Angular field-of-view

The FoVs defined by the extent of the light cone emerging from the illumination channel of the endoscope were measured to be $58\pm 3\mathrm{deg}$, $65\pm 4\mathrm{deg}$, and $52\pm 1\mathrm{deg}$ when operating: in air [Fig. 5(a)], with a droplet on tip, and fully submerged in water, respectively. The respective FoVs defined by the imaging channel (measured using external illumination) were $102\pm 8\mathrm{deg}$, $96\pm 5\mathrm{deg}$, and $84\pm 5\mathrm{deg}$. As expected, in both cases, the FoV is reduced when the endoscope operates immersed in water, due to the change in refractive index.

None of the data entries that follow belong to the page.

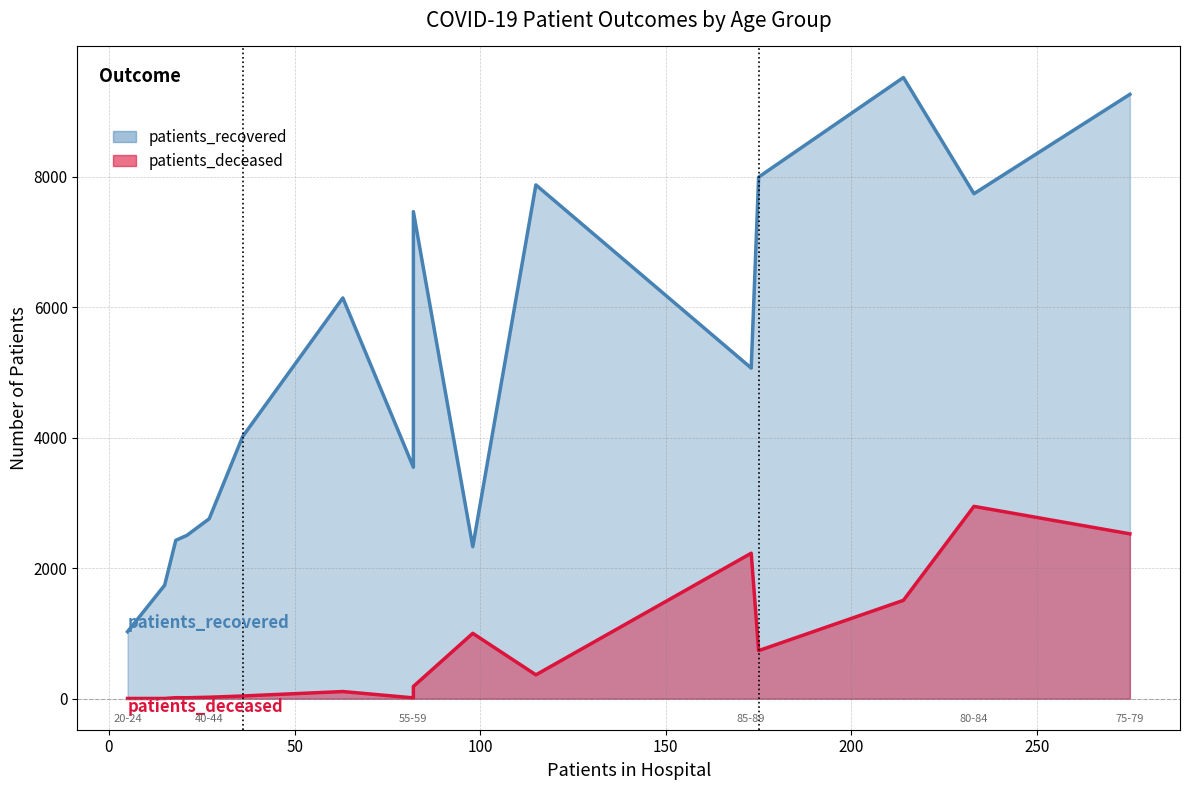

Rank the series by their maximum value, from lowest to highest.

patients_deceased, patients_recovered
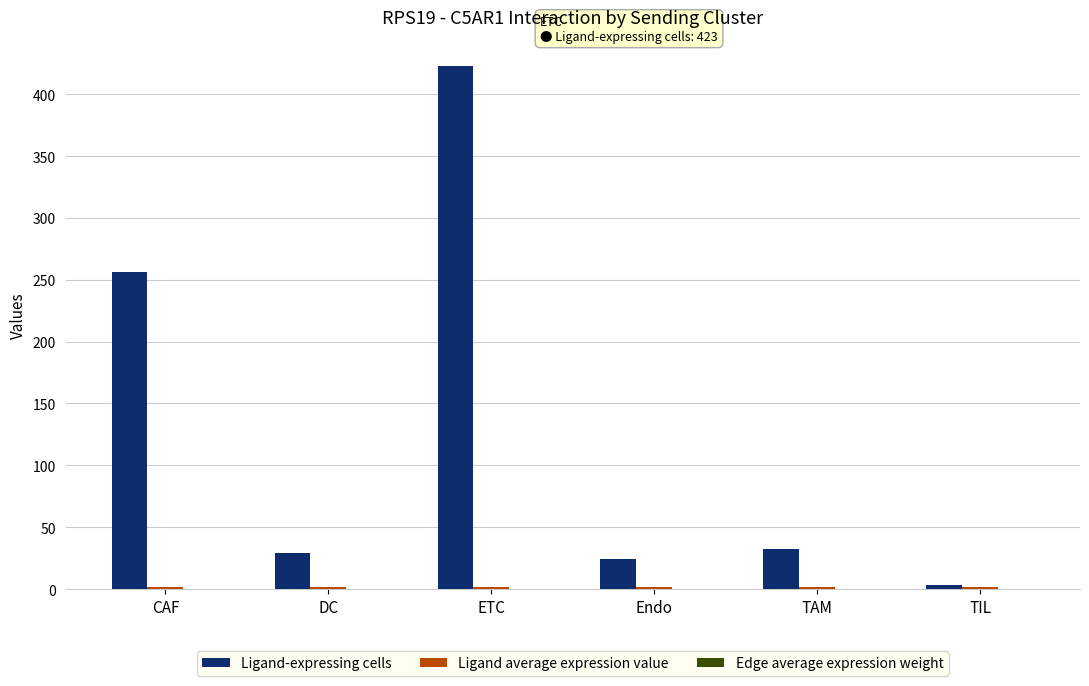

What is the maximum value for Ligand-expressing cells?

423.0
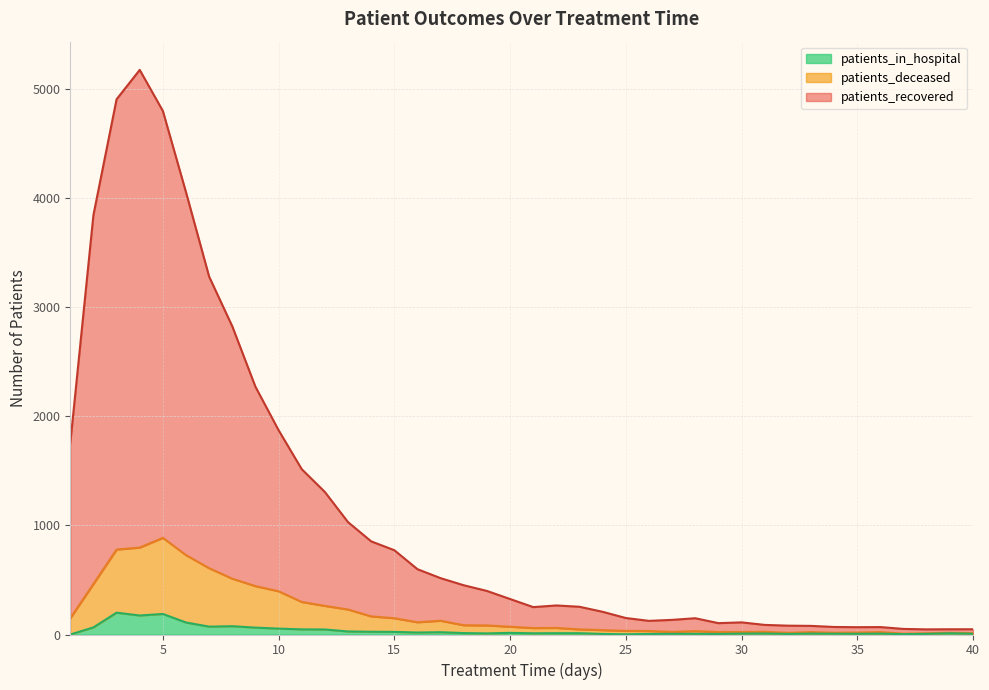

At which label does patients_deceased first exceed 71?

1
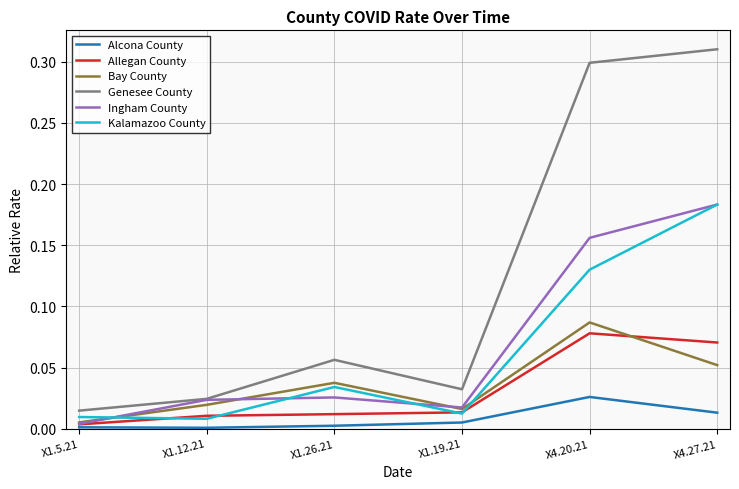

Which series changed the most between X1.5.21 and X1.19.21?

Genesee County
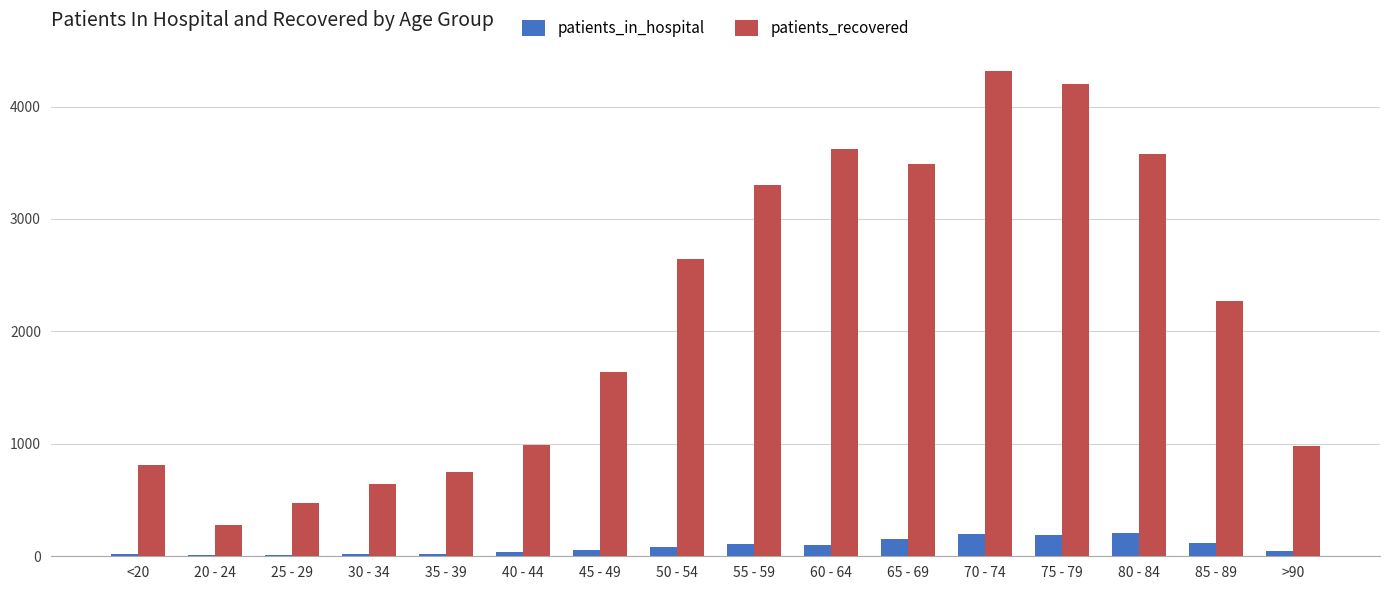

The patients_in_hospital series shows 102 at 60 - 64. True or false?

True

Within experimental uncertainties, the FoV of the imaging channel when operating in air agrees with the supplier specified FoV of $120\pm 10\mathrm{deg}$.⁴⁹ Differences between imaging of a flat target and within a tubular structure (according to the intended use) may explain the discrepancies between the FoV of the illumination and imaging channel,⁴⁹ which were here measured using a flat target.

Fig. 5

Technical characterization of the endoscope performance. (a) The FoV of the endoscope when operating in air (as defined as the angular extent of its illumination cone) was measured at a range of WDs, from which an angular FoV of $58\pm 3\mathrm{deg}$ was determined. (b) To extract the radius of the FoV at a specific WD, a checkerboard pattern was first imaged to characterize the barrel distortion. The barrel distortion was extracted by fitting the true radial distance from the centre of the FoV to each vertex in the checkerboard pattern $r_d$ (in pixels) against the true distance $r_u$ (in mm). (c) The spatial resolution of the endoscope at WDs of 5 and 10 mm was determined by imaging a USAF test chart target and plotting the Michelson contrast against the number of line pairs/mm. (d) “Spectral fidelity” was calculated spatially to assess the uniformity of the spectral response across the endoscopic FoV. The spectral fidelity map shows the MSE of the normalized spectrum in each pixel compared to the FoV average.

3.2.2.

Barrel distortion

For each WD, the barrel distortion of the endoscope was characterized by imaging a checkerboard pattern and plotting the radial distance to each vertex in pixels ($r_d$) against the true distance ($r_u$) in mm, for three spectral bands in the visible SRDA [Fig. 5(b)]. In line with expectation, no distinctive wavelength dependence could be observed and data from the three spectral bands were therefore grouped in the analysis. The radii of the FoVs of view measured in pixels were converted into mm, taking the effect of the Barrel distortion into account. Due to the limited Barrel distortion observed, no barrel distortion correction was performed during image processing.

3.2.3.

Spatial resolution

The Michelson contrast for a set of resolution elements of 1951 USAF test chart target was evaluated at endoscopic WD of 5 and 10 mm to determine the spatial resolution of the endoscope [Fig. 5(c)]. A linear fit was applied to the data and the spatial resolution was extracted based on a Michelson cut-off contrast of 10%. The smallest resolvable line pairs/mm were $1.7\pm 0.6$ and $1.3\pm 0.2$ at 5 and 10 mm WD, respectively; this corresponds to spatial resolutions of $300\pm 100\mu \mathrm{m}$ and $400\pm 100\mu \mathrm{m}$. The uncertainty was calculated by adding the standard errors of the fit parameters (one sigma confidence interval) in quadrature.

3.2.4.

Spectral fidelity

The uniformity of the spectral response across the endoscopic FoV was characterized by imaging a uniformly reflecting target. “Spectral fidelity,” evaluated spatially, is calculated as the mean-squared-error (MSE) of a given pixel spectrum compared to the average spectral response across the FoV. A high “spectral fidelity” (i.e., low average MSE of $0.0064\pm 0.0070$) was observed [Fig. 5(d)]. Some degradation in the spectral fidelity could be observed toward the edges of the endoscopic FoV, which may arise from slight chromatic aberrations or a decrease in the performance of the honeycomb correction toward the edges of the FoV. The nonsymmetric nature of the degradation further suggests a slight tilt in one of the optical components in the imaging path. Nonetheless, based on the small overall difference in the spatial MSE, we can assume that such effects are small and would not be expected to impact spectral unmixing.